Did he even see me? If I never physically transitioned, would he ever see me?

Conversations about living arrangements always devolved into an argument. If Lukas wanted a tenant, so be it. It wouldn’t be me. I didn’t want to be tied to him in that way, giving him another excuse to keep me at a distance. What was the saying, if something was meant to be yours, let it go and it will come back to you? I’d done it the other way for years, clinging to him, throwing myself at him, all for nothing.

“Did you find an apartment you like?” Gran asked as we got a new batch of cards.

“No.” I’d toured a dozen, with Micah offering to cosign. It had been much easier to get approved, but the cost for what I could get was almost double what I was paying now for a quarter of the space. That’s what made me mad at Lukas. Did he want a lease so he could charge me more? Did he know how much he could make?

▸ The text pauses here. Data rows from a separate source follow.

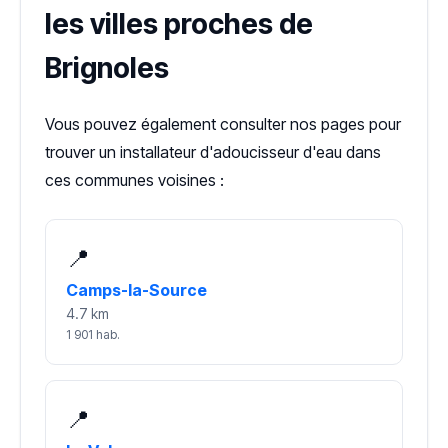
les villes proches de
Brignoles
Vous pouvez également consulter nos pages pour
trouver un installateur d'adoucisseur d'eau dans
ces communes voisines :
📍
Camps-la-Source
4.7 km
1 901 hab.
📍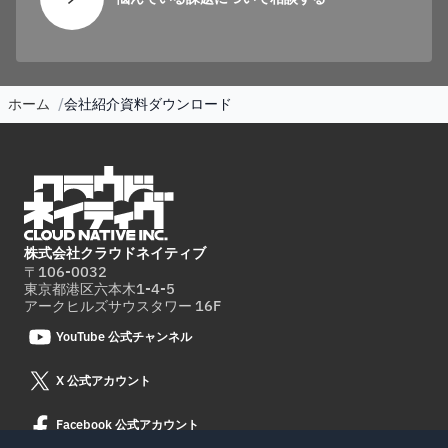
ホーム
会社紹介資料ダウンロード
株式会社クラウドネイティブ
〒106-0032
東京都港区六本木1-4-5
アークヒルズサウスタワー 16F
YouTube 公式チャンネル
X 公式アカウント
Facebook 公式アカウント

Was he treating me like charity? “I have an appointment with a realtor today,” I whispered, fearing jinxing myself.

Gran raised a brow. “You want to buy a house?”

“Not a house.” I’d have to go a distance outside the Quarter to find anything that wasn’t a giant historic home, and I enjoyed being able to walk most everywhere. Condo’s, like the one Lukas had, were rare. They were almost never sold, and even those, because of the proximity to the Quarter, went for over a half million. I knew Lukas had paid much less for his, but he’d also owned it for almost ten years. There was a unit in Micah’s manor that was for sale, though. Being neighbors with my best friend sounded like a dream. It was an upstairs unit with an enormous section of the balcony, and actually larger than Micah’s. I’d only seen pictures to know they had remodeled it with a more traditional layout and it faced the back of the property. The down payment would whip out most of my savings, but after touring a lot of rentals, I wanted something that was mine.

“A condo like Micah’s,” I said.

“That’s exciting. Will you do one of those virtual tours for me? Phonetime or whatever? I’d love to see it,” Gran said.

“Sure. I’m not sure I’m sold on it yet. It’s a lot of money and more space than I need.” I’d have to work really hard to afford the payments and the utilities, but again Micah promised to cosign for me. With full-time employment at his shop, and the side money from reading cards, I brought in a steady income. And while I didn’t know what I wanted to do with the rest of my life, I was pretty happy where I was.

Gran patted my hand. “Let your heart decide. We’ll figure out the rest. Next prize is that gift card for Saks Fifth Avenue? That could buy some pretty clothes for you, right? Let’s win that.” I leaned over to kiss her on the cheek and nodded, working to win because it was what she wanted.